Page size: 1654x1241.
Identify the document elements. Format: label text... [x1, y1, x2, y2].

::::

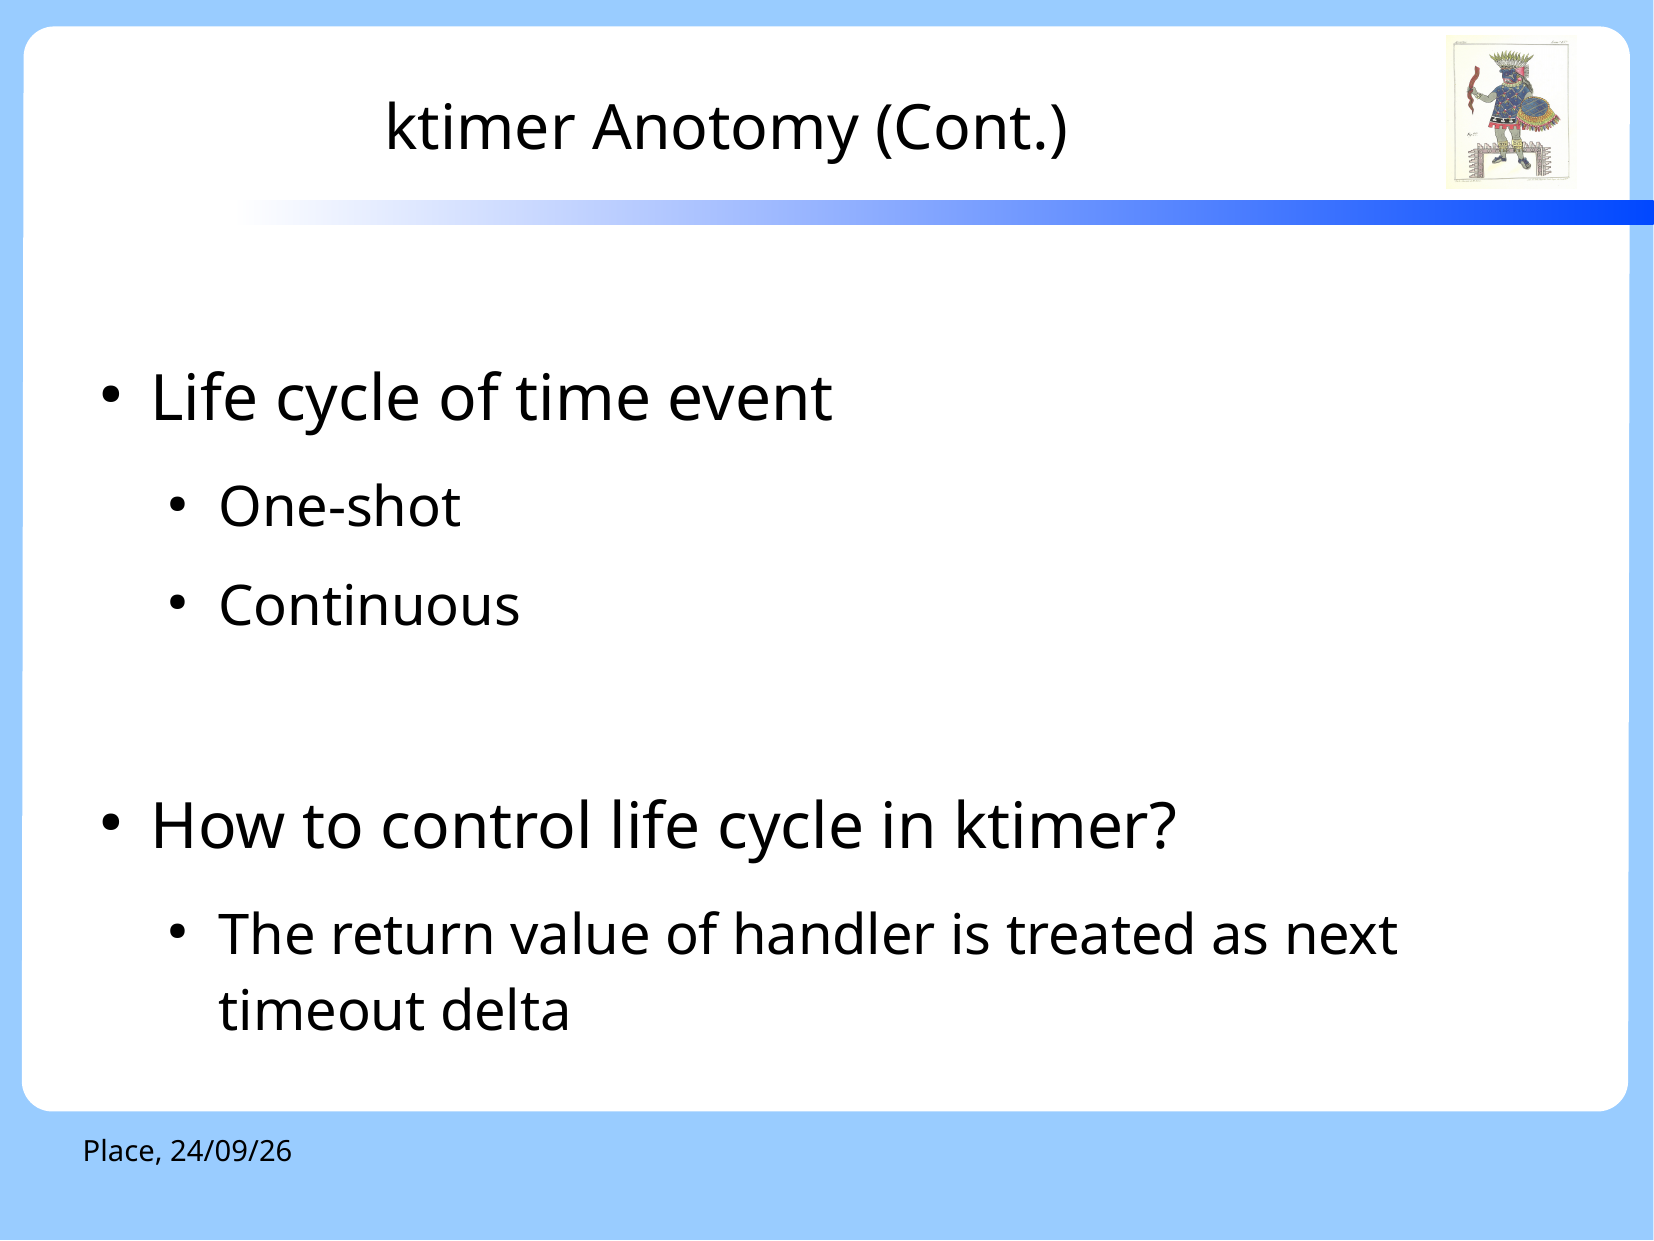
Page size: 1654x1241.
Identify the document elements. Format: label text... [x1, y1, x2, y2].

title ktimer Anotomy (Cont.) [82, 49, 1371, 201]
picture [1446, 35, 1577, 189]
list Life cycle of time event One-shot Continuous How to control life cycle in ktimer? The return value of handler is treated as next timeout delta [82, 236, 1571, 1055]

::::

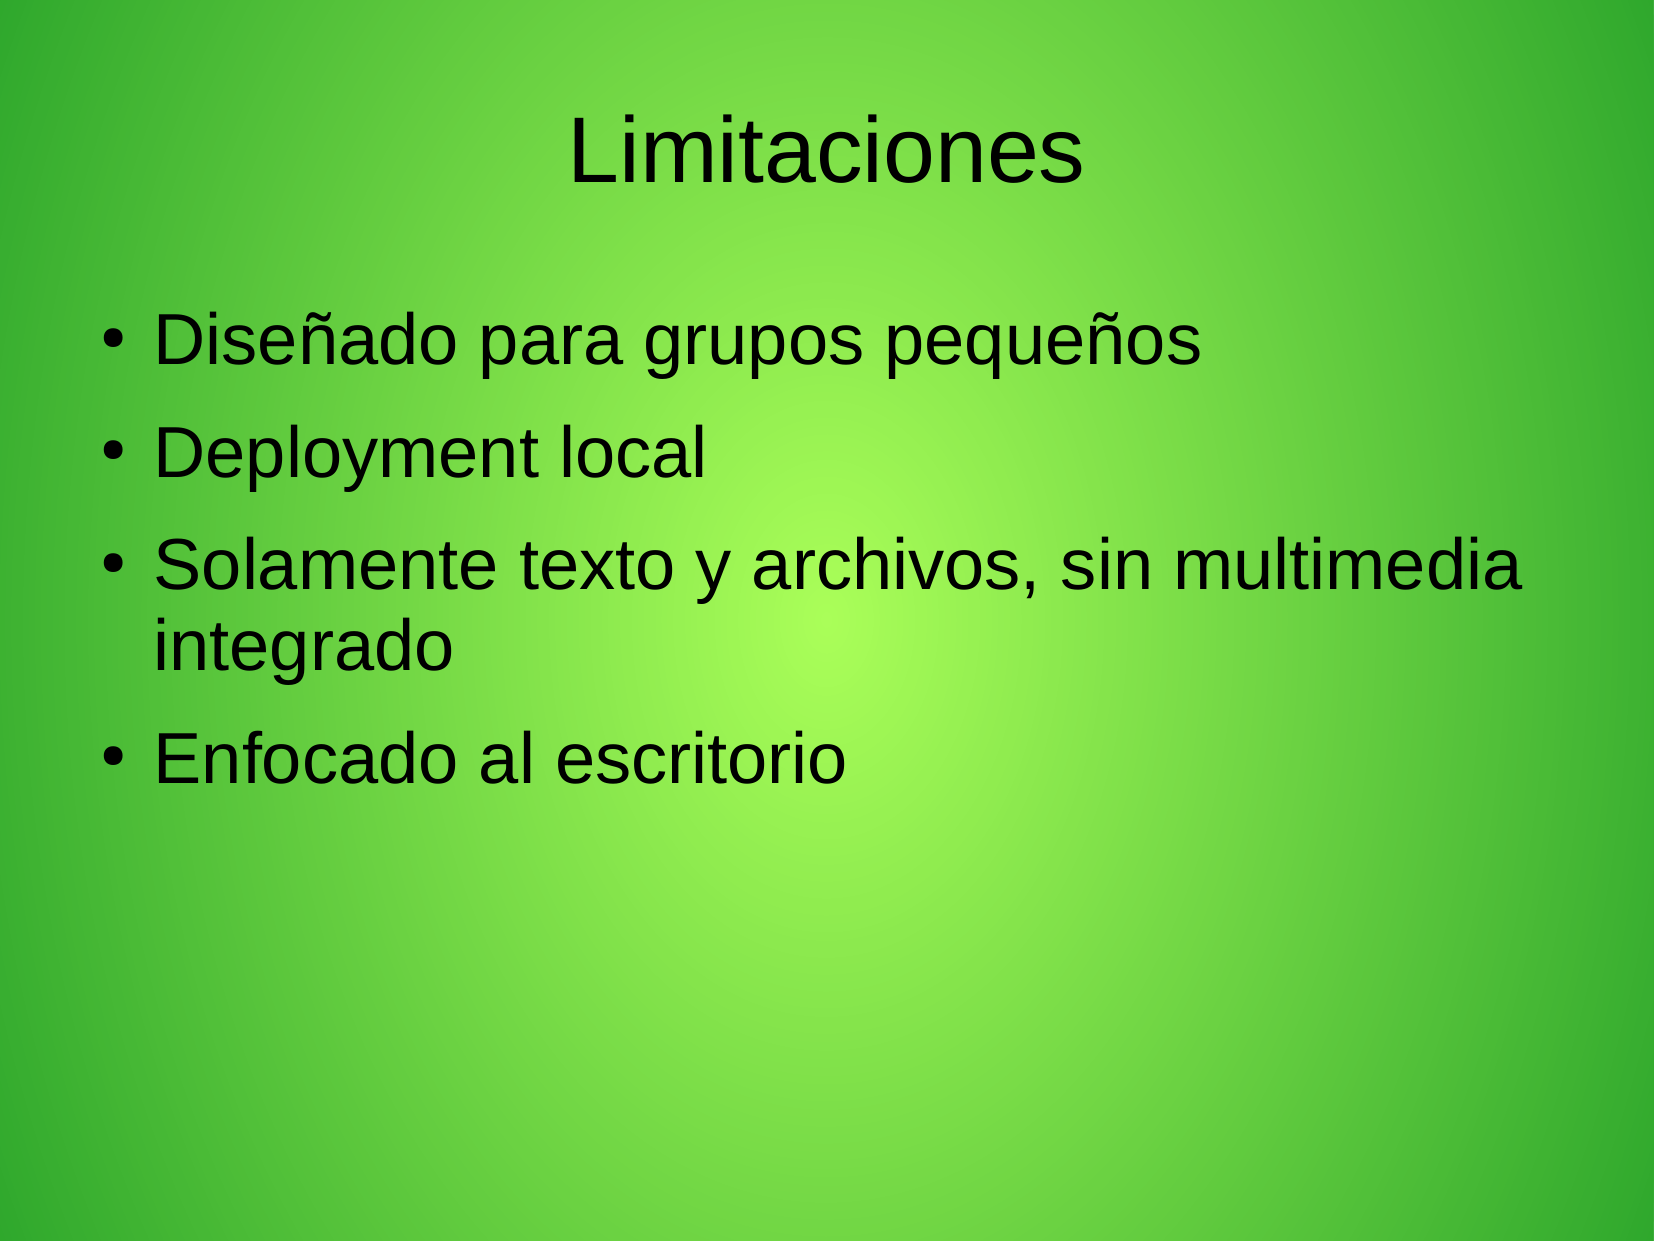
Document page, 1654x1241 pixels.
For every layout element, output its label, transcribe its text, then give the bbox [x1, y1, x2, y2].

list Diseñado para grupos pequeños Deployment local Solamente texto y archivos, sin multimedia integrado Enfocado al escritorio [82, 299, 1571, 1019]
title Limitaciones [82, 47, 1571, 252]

::::

### Exercise requirements
Swap "transcribe" for "copy" in the lines from the one holding "Document page, 1654x1241 pixels." through the one holding "title Limitaciones [82, 47, 1571, 252]", both included. Give back only those lines, with everything else unchanged.

### Answer to this exercise
Document page, 1654x1241 pixels.
For every layout element, output its label, copy its text, then give the bbox [x1, y1, x2, y2].

list Diseñado para grupos pequeños Deployment local Solamente texto y archivos, sin multimedia integrado Enfocado al escritorio [82, 299, 1571, 1019]
title Limitaciones [82, 47, 1571, 252]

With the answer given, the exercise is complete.